Ramadan is almost upon us and is usually the time when most Muslims pay their zakat for the year. To make things easier for you, we are doing a series on how to calculate zakat on different asset classes.
In this article, we will break down and demonstrate how to calculate your zakat due on any loans you have given out.
Is zakat due on loans?
In short, yes. Money that you have lent out and expect to receive back will incur zakat each year as normal.
You could alternatively wait to receive the money back and then pay zakat on it for all the years that it was owed. This approach would be useful in situations where you are genuinely unsure if the loan would be paid back (i.e. bad debt).
For student loans and Islamic mortgages these are sums you owe – not sums owed to you. You can deduct these from your zakatable assets. You should only deduct what you will pay over the next month or so (although some scholars allow you to deduct what you will pay in the next year).
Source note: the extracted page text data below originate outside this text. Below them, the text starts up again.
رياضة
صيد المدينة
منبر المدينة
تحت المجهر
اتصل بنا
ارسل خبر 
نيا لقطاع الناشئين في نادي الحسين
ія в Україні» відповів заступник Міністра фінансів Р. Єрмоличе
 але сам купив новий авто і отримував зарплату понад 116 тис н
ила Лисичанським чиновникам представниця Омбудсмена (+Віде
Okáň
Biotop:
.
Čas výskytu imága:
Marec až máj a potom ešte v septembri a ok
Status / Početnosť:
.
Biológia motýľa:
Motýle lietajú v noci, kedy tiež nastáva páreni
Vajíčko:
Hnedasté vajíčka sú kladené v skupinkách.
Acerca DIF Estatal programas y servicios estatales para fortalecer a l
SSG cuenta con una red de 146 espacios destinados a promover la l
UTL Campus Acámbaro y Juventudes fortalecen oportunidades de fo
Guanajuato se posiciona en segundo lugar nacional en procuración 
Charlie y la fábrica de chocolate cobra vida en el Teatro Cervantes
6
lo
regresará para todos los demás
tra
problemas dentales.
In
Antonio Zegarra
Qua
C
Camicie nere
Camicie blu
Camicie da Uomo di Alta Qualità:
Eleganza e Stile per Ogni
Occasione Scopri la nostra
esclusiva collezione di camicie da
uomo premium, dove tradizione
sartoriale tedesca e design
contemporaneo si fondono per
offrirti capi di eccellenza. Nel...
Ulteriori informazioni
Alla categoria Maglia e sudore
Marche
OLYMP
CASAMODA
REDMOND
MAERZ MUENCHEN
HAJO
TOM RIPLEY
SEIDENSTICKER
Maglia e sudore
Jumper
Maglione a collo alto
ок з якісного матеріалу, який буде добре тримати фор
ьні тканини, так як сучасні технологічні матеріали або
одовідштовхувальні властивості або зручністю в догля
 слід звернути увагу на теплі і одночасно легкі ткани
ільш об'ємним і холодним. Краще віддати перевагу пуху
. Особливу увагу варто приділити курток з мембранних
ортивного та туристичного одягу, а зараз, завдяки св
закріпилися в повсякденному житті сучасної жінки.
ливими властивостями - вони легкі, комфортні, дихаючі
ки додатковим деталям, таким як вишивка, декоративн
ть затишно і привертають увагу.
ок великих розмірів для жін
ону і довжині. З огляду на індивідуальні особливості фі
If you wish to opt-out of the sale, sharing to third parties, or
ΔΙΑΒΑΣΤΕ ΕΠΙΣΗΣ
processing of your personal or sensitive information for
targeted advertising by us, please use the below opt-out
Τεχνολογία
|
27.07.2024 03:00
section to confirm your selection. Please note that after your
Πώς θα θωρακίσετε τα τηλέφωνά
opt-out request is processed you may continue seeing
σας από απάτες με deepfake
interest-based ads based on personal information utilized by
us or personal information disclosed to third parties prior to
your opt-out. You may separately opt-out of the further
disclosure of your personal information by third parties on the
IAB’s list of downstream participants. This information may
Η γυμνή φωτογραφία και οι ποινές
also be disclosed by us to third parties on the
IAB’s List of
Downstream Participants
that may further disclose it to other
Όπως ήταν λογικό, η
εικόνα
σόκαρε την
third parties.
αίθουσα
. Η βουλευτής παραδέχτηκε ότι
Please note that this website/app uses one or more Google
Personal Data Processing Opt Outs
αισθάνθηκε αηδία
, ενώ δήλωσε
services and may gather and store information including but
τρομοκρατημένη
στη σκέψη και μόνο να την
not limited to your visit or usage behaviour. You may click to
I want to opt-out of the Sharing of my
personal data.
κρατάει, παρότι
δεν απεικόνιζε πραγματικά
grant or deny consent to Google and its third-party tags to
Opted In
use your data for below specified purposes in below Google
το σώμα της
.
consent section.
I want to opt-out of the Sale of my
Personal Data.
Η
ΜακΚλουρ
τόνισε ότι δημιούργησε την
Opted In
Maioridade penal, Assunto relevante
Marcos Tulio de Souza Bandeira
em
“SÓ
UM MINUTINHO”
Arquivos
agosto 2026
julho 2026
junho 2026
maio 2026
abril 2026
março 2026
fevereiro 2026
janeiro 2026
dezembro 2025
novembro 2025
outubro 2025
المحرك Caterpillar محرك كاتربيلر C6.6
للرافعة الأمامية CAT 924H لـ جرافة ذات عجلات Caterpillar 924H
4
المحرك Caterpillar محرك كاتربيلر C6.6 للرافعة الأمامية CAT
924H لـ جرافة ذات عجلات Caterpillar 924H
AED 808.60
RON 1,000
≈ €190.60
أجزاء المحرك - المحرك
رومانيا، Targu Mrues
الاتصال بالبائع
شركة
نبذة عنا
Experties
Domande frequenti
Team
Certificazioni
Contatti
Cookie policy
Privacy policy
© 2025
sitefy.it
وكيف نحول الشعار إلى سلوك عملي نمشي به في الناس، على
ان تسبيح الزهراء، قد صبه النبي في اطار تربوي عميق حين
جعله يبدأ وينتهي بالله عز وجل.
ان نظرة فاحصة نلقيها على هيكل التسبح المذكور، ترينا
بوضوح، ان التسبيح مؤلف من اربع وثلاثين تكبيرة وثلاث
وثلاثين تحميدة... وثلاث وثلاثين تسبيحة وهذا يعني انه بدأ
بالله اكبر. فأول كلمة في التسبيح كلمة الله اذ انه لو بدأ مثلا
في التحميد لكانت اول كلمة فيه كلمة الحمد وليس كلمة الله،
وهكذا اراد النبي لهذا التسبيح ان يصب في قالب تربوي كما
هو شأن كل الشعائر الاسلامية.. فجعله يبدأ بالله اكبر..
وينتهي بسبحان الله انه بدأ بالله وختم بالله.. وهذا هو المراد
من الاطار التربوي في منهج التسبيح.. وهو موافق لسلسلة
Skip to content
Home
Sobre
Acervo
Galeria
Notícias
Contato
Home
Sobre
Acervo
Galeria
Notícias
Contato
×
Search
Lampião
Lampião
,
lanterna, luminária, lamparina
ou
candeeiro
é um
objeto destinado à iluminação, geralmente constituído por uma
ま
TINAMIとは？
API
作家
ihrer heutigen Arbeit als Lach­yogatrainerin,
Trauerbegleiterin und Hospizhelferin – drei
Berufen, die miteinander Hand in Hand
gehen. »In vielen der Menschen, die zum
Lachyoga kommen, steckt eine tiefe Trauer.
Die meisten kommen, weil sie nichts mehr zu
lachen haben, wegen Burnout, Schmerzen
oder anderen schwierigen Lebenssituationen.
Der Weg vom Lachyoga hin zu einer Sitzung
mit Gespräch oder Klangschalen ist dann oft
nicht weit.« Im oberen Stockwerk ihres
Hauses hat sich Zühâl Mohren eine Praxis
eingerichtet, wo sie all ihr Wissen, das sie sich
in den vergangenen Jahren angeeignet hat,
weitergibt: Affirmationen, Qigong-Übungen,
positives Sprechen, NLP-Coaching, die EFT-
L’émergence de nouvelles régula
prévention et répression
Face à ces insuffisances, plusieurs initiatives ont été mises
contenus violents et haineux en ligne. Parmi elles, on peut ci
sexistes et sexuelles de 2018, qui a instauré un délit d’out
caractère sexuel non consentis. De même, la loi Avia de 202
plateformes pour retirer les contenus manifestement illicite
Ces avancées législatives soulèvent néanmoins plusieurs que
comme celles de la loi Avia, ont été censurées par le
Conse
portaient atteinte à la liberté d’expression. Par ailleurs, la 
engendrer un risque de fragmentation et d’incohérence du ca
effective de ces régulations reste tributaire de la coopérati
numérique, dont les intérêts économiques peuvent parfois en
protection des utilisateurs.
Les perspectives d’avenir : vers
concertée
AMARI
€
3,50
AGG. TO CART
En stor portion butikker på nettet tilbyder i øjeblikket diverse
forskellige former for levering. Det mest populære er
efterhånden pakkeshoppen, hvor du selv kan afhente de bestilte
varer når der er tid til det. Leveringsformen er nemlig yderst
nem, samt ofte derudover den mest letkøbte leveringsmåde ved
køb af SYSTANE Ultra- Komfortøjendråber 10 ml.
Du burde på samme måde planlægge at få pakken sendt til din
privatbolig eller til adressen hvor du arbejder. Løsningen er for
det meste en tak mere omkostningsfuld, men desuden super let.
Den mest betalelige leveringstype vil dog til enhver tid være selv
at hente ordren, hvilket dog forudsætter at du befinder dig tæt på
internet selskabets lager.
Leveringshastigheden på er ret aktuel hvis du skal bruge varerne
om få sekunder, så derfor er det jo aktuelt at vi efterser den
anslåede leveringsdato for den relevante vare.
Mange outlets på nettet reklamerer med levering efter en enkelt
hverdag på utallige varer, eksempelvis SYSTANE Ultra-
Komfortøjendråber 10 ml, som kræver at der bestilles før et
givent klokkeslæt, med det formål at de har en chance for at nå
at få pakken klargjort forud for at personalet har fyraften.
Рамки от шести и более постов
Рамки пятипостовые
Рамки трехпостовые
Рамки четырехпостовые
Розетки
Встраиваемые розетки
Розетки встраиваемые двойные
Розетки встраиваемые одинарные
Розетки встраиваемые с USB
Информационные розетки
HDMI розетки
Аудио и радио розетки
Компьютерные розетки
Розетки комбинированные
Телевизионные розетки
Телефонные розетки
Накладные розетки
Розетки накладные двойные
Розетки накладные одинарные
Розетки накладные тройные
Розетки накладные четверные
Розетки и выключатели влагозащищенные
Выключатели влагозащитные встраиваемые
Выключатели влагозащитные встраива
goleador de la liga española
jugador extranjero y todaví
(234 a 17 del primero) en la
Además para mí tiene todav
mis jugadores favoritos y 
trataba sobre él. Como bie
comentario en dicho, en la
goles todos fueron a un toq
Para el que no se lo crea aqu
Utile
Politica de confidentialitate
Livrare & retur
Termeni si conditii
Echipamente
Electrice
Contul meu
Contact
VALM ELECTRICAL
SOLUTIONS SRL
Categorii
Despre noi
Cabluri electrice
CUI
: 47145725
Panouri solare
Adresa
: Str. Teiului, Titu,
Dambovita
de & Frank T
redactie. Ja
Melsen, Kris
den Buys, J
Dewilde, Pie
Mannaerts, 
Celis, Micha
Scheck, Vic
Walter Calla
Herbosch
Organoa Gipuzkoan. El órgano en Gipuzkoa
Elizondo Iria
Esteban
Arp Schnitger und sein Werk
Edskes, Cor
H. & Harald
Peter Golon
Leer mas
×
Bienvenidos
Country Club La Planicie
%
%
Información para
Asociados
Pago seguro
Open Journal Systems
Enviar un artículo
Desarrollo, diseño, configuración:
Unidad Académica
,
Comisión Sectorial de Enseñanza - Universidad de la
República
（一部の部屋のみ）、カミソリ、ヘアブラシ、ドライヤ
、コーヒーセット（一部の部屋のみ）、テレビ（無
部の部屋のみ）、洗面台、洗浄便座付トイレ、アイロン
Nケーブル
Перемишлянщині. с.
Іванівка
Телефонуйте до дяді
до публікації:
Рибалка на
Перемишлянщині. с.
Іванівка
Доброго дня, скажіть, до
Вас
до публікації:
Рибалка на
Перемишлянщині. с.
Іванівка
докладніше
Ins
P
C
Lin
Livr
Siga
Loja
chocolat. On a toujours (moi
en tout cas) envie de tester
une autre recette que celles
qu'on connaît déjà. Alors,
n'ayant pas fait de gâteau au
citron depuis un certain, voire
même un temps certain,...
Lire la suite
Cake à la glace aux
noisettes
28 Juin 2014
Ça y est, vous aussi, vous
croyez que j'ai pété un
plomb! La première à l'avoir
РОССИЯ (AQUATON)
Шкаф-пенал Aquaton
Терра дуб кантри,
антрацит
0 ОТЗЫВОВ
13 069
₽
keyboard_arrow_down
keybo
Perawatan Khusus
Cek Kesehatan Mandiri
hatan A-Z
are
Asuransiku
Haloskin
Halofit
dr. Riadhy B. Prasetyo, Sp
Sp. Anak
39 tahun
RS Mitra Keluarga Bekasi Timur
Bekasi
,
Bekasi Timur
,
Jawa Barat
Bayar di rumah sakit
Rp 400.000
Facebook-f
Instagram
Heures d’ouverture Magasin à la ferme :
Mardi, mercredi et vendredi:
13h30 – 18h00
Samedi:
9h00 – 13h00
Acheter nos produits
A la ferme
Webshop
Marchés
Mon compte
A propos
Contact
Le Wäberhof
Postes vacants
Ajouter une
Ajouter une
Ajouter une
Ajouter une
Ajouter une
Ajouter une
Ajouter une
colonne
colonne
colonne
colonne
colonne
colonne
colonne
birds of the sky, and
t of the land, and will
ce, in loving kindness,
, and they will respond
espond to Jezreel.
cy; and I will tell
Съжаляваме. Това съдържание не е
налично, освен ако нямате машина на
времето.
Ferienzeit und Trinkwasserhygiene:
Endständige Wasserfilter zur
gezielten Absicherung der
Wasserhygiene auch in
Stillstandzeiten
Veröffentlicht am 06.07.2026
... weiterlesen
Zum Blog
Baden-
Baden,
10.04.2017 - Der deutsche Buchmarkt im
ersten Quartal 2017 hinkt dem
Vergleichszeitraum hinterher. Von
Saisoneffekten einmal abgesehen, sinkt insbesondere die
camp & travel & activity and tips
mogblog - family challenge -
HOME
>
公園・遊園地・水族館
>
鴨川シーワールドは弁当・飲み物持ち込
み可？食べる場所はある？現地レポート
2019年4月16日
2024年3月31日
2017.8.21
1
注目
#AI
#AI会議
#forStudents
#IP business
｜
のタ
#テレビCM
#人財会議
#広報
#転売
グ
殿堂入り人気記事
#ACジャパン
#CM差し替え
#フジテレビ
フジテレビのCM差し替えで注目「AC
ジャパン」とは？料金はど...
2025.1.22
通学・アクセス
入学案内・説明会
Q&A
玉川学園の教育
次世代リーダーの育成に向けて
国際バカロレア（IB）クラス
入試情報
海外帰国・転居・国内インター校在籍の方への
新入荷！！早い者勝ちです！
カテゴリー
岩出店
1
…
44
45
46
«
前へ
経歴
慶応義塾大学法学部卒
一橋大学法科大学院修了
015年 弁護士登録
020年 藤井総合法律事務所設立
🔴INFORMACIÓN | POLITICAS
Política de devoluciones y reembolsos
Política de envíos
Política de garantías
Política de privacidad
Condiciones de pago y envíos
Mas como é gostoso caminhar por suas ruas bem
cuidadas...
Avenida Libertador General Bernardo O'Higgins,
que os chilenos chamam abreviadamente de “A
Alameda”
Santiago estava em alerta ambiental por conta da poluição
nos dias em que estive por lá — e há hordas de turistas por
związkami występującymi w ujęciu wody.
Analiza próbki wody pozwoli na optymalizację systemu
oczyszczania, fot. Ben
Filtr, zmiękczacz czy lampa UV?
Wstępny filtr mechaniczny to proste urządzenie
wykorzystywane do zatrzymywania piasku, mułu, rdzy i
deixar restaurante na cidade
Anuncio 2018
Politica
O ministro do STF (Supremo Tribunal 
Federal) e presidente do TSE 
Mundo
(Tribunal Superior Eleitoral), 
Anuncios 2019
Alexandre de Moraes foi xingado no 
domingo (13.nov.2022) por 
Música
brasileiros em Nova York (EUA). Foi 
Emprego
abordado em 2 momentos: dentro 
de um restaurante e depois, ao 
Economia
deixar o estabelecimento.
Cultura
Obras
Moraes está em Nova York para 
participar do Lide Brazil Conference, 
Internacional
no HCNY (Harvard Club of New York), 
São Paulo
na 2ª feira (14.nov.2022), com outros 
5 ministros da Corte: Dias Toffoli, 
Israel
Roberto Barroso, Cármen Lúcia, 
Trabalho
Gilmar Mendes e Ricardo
What zakatable assets are in loans?
In short, as you are lending money, all of it is zakatable.
Let’s say Sana has lent out £1000 to her brother Ali to support him in purchasing new furniture for his house. It takes Ali 3 years to pay it back. She should either:
- Pay zakat on the £1000 each year until she receives the loan back.
- Wait for the return of the loan three years later and pay zakat for each of the three years that it was loaned out.